**Exercices:**
1. Indiquez si chacune des affirmations suivantes concorde avec le texte sur le service civil en Suisse. Répondez par oui ou par non, en citant à l'identique les mots du texte qui tranchent. (a) Le Conseil fédéral prévoyait environ 2 700 demandes d'admission par an. (b) De 1996 à 2000, il y a eu en moyenne 1 600 demandes par an. (c) Le candidat peut déposer sa demande avant d'être déclaré apte au service militaire.
2. Rédigez la suite du texte sur le service civil en Suisse, à partir de sa dernière phrase.

**Extrait fourni:**
Service civil dissuasif : la galère des candidats à l’objection de conscience
«Les autorités suisses préfèrent que les jeunes se fassent réformer sous des prétextes invraisemblables, plutôt que de les voir accomplir un service à la patrie en dehors de l’armée», affirme Bertrand Slavic, cofondateur de la Permanence service civil de Fribourg. En Suisse, comme ailleurs en Europe, le libre choix entre services civil et militaire n’existe pas. Mais, ici plus qu’ailleurs, tout est conçu pour dissuader les recrues de devenir civilistes. " En 1994,-1995, lors des discussions parlementaires sur la création du service civil, des députés ont dit explicitement qu'il fallait mettre en place une procédure qui n'attire pas trop de monde. aujourd'hui, on en parle de manière plus ouverte car il y a moins de demandes qu'on ne le pensait", explique M. Werenfels, directeur de l'organe d'exécution du service civil à Thoune. En 1994,le Conseil fédéral avait estimé qu’après l’entrée en vigueur de la loi sur le service civil en 1996, 2’700 demandes d’admission seraient déposées chaque année. Or, de 1996 à 2000, la moyenne n’est que de 1’600 requêtes par an1. Un résultat qui reflète clairement le manque d'intérêt des recrues.
En Italie, en Allemagne et en Autriche, une simple demande écrite faisant état du «conflit de conscience» du jeune appelé, lui suffit généralement à décrocher l’autorisation d’effectuer un service civil. Rien à voir avec le marathon infligé aux jeunes Suisses.
Tout d’abord, le candidat doit être déclaré apte au service militaire et incorporé dans une arme avant de pouvoir objecter et déposer une demande d’admission au service civil. Celle-ci est constituée d’un dossier dont la pièce maîtresse est un texte de deux ou trois pages résumant les convictions et le conflit de conscience de l’objecteur.

**Section des données:**
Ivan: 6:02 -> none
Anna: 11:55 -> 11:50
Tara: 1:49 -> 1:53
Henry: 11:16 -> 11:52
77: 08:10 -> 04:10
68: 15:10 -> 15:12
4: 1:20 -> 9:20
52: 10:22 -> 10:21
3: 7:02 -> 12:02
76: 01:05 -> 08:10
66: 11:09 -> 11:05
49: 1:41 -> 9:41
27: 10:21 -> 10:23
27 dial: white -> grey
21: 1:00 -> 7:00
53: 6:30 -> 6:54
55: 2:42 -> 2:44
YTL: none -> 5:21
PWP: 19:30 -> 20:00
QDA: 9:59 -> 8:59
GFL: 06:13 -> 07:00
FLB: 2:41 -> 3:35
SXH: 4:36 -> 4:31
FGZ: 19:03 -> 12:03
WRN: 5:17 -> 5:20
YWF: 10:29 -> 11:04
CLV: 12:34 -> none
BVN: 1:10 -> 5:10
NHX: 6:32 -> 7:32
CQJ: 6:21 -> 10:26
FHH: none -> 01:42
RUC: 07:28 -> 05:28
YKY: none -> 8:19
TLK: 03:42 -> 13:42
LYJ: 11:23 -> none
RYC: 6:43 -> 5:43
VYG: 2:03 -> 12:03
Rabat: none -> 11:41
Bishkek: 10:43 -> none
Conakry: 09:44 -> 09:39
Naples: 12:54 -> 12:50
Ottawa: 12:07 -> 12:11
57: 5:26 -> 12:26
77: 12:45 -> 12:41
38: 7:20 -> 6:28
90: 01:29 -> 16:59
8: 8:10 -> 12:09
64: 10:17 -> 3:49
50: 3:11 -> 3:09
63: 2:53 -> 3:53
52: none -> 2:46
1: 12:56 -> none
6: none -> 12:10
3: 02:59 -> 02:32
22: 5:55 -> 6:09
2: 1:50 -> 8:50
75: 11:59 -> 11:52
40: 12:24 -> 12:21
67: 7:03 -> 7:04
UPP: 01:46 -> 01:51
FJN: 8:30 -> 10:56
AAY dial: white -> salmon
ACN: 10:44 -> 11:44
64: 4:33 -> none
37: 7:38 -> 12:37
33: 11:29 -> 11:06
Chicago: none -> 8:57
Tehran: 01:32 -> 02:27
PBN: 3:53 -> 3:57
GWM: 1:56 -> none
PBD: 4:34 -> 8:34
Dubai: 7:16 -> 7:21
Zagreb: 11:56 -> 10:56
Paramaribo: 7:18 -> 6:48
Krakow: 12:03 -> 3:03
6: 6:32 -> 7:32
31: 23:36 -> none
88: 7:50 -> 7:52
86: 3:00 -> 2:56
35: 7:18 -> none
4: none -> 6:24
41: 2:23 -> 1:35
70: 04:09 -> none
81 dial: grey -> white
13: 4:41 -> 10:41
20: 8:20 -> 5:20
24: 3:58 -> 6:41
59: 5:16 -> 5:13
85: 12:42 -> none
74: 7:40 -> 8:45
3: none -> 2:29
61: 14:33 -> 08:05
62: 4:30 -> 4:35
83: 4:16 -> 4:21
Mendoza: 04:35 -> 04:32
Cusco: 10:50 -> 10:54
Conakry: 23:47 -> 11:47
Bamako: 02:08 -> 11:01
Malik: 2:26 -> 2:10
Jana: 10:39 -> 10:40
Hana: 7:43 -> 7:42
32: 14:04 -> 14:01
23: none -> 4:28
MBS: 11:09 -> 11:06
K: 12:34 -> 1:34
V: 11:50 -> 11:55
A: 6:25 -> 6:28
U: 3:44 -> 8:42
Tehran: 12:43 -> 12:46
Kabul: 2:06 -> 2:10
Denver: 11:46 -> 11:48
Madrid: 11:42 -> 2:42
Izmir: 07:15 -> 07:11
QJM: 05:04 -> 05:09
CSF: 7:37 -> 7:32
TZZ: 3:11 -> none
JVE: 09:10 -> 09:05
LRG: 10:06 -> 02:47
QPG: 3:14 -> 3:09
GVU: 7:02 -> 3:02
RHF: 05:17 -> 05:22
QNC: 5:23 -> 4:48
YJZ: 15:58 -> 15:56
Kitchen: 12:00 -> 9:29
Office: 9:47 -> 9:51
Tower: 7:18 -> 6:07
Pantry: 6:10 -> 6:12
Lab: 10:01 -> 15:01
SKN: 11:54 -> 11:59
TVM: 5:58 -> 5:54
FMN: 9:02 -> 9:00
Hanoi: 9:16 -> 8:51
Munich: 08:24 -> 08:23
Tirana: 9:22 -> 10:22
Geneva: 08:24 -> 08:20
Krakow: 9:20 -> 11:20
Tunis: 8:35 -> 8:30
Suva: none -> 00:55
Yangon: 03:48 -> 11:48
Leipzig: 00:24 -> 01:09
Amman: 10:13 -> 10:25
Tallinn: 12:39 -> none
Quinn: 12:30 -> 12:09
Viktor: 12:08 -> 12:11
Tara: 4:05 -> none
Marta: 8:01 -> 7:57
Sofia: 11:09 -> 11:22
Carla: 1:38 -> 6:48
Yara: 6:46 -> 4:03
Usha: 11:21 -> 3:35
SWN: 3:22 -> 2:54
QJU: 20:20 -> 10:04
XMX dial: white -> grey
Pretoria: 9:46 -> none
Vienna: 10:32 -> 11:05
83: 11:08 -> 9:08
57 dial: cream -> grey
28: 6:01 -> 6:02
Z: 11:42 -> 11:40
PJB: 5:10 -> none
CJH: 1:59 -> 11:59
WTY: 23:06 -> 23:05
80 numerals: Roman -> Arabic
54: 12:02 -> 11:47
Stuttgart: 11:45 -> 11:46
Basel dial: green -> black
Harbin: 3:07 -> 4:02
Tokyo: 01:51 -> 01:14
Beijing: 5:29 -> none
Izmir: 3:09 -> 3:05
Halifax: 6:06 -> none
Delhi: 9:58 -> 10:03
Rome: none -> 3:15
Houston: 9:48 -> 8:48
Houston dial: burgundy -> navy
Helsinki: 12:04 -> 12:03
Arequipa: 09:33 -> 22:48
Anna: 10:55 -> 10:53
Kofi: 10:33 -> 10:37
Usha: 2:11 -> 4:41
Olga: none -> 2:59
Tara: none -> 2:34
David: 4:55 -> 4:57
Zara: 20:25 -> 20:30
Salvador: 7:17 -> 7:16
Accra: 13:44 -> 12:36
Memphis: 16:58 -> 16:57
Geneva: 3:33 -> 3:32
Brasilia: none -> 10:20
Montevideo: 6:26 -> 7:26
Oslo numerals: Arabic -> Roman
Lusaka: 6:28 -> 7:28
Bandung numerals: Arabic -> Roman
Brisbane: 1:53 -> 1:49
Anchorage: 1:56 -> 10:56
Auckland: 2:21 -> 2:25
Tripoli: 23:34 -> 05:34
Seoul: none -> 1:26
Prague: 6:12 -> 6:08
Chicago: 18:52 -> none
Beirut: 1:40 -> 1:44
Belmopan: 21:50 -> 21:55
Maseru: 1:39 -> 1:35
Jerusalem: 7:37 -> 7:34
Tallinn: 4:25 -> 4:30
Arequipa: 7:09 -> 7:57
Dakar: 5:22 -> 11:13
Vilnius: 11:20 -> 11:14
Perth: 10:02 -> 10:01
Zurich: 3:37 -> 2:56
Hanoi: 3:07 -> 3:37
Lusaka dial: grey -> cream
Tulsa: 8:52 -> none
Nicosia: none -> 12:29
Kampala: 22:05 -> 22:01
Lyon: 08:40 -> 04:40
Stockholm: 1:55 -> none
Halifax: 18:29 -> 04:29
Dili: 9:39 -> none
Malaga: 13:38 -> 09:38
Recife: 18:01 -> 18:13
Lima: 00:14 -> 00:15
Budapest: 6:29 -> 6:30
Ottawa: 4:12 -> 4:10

**Liste des réponses:**
1.
(a) Oui : « 2’700 demandes d’admission seraient déposées chaque année »
(b) Oui : « la moyenne n’est que de 1’600 requêtes par an »
(c) Non : « le candidat doit être déclaré apte au service militaire et incorporé dans une arme avant de pouvoir objecter »

2.
«En tant qu’étudiant en droit, je n’ai pas eu de difficulté à rédiger mes arguments, mais à chaque étape de la procédure, j’ai pensé à ceux qui n’avaient pas l’habitude de s’exprimer par écrit ou verbalement, et je me suis dit que cela devait être une véritable galère pour eux», déclare Karl-Alex Ridoré, qui a objecté après avoir fait son école de recrue dans le cadre d’un service sans arme.
Six mois à un an après avoir déposé sa demande, le requérant est convoqué par une commission d’admission et lui expose, au cours d’une audition individuelle, en quoi sa conscience lui interdit d’effectuer un service militaire. L’entretien dure une heure et le candidat se doit d’être très précis et cohérent dans son argumentation.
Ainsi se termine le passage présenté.